Adidas Sport Infinity Cleats
Adidas Sport Infinity cleats.
Courtesy of brand.

“Farewell to recycling — it is now time for infinity-cycling,” is how Adidas is advertising its newest eco project.

The Herzogenaurach, Germany-based firm has introduced a program called Sport Infinity, which is said to create “a new breed of sporting goods that will never be thrown away … an innovation that could turn Messi’s boots into yours,” according to the company.

The way it works is that every bit of Adidas sportswear, including the cleats of Fifa Ballon d’Or winner and Adidas ambassador Lionel Messi, would be broken down and remolded into an inexhaustible, 3D-shapeable material that give customers the opportunity to infinitely reimagine and personalize products, without using any glue or other adhesives and without producing any waste.

“This is a game-changing development,” said Gerd Manz, vice president of technology and innovation at Adidas.

“Over the next three years, Sport Infinity aims to end the days of throwing away football boots.
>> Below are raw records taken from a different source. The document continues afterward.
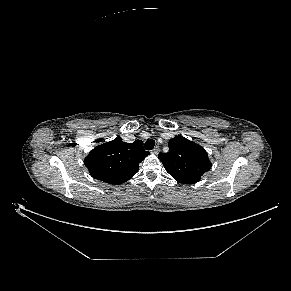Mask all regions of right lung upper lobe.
I'll use <instances>...</instances> for the list:
<instances>
[{"label": "right lung upper lobe", "mask_w": 291, "mask_h": 291, "mask_svg": "<svg viewBox=\"0 0 291 291\" xmlns=\"http://www.w3.org/2000/svg\"><path fill=\"white\" fill-rule=\"evenodd\" d=\"M149 154L141 140L126 143L116 137L90 151L84 164L95 179L117 185L131 179L138 172L139 163Z\"/></svg>", "instance_id": "1"}]
</instances>
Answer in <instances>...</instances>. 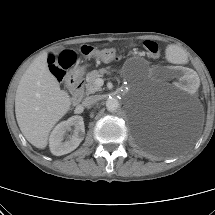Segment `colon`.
Segmentation results:
<instances>
[{"mask_svg":"<svg viewBox=\"0 0 215 215\" xmlns=\"http://www.w3.org/2000/svg\"><path fill=\"white\" fill-rule=\"evenodd\" d=\"M144 48L151 57H157L159 54V48L154 42L146 41ZM80 52L85 56L98 57L104 61H112L117 57L114 48H98L86 44L80 47ZM75 60L76 55L70 50L63 51L58 55L51 54L48 58L50 71L57 79L62 80L65 71L75 63Z\"/></svg>","mask_w":215,"mask_h":215,"instance_id":"1","label":"colon"}]
</instances>
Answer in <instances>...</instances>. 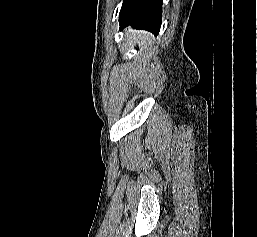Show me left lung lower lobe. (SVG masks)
Returning <instances> with one entry per match:
<instances>
[{
    "label": "left lung lower lobe",
    "mask_w": 257,
    "mask_h": 237,
    "mask_svg": "<svg viewBox=\"0 0 257 237\" xmlns=\"http://www.w3.org/2000/svg\"><path fill=\"white\" fill-rule=\"evenodd\" d=\"M162 0H123L119 14L120 29L131 25L157 35L161 26Z\"/></svg>",
    "instance_id": "1"
}]
</instances>
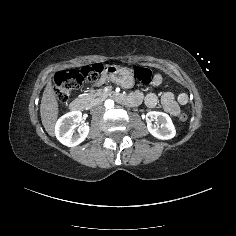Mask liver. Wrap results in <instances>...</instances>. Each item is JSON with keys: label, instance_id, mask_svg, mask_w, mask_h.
<instances>
[{"label": "liver", "instance_id": "6515ba94", "mask_svg": "<svg viewBox=\"0 0 236 236\" xmlns=\"http://www.w3.org/2000/svg\"><path fill=\"white\" fill-rule=\"evenodd\" d=\"M59 116V102L52 82L49 81L44 89L41 104L40 117L44 129L52 138L55 137L56 122Z\"/></svg>", "mask_w": 236, "mask_h": 236}]
</instances>
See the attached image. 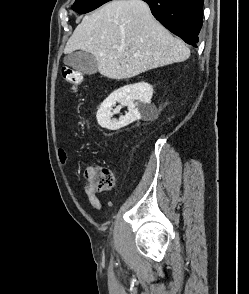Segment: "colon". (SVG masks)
Wrapping results in <instances>:
<instances>
[{"mask_svg": "<svg viewBox=\"0 0 249 294\" xmlns=\"http://www.w3.org/2000/svg\"><path fill=\"white\" fill-rule=\"evenodd\" d=\"M62 76L73 88L81 86L84 82V75L81 71L67 66L62 68ZM84 177L90 185L100 191L112 190L115 185L114 173L108 167L88 169L85 171Z\"/></svg>", "mask_w": 249, "mask_h": 294, "instance_id": "5ec220e1", "label": "colon"}]
</instances>
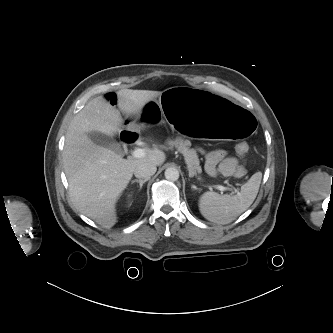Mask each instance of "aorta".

Instead, every pair of boots is not just recycled but reimagined to the consumer’s most personal specifications,” he said.

Turning fans into product designers is part of a broader strategy pursued by Adidas, which hopes to move closer to its customer base and gain back the market share it is losing vis-à-vis its oversees competitors.

The Sport Infinity products will not be available before the three-year development phase is over, though the company judges its potential for commercialization as substantial.

Sport Infinity is a research project helmed by Adidas and funded by the European Commission.

It spans various industries, allowing the broken-down sporting goods to be combined with excess materials from other sectors, “so that a pair of football boots of the future could contain anything from carbon used in aircraft manufacturing to fibers of the boots that scored during the World Cup,” Adidas said, noting how almost 30 percent of all material used in sportswear production is wasted, most ending up in landfills.

Glenn Bennett, executive board member of global operations at the Adidas group, noted that the project would essentially “close a sustainability loop, creating a high-performance product that can always be recycled.”

“Following the announcement of Speedfactory and our partnership with Parley for the Oceans, Sport Infinity is the next step in our commitment to innovation and sustainability,” he said.

Added Messi: “Working to make sure that all of [Adidas’] boots, including mine, are being made in a way that protects the environment — for me, is the future of football.”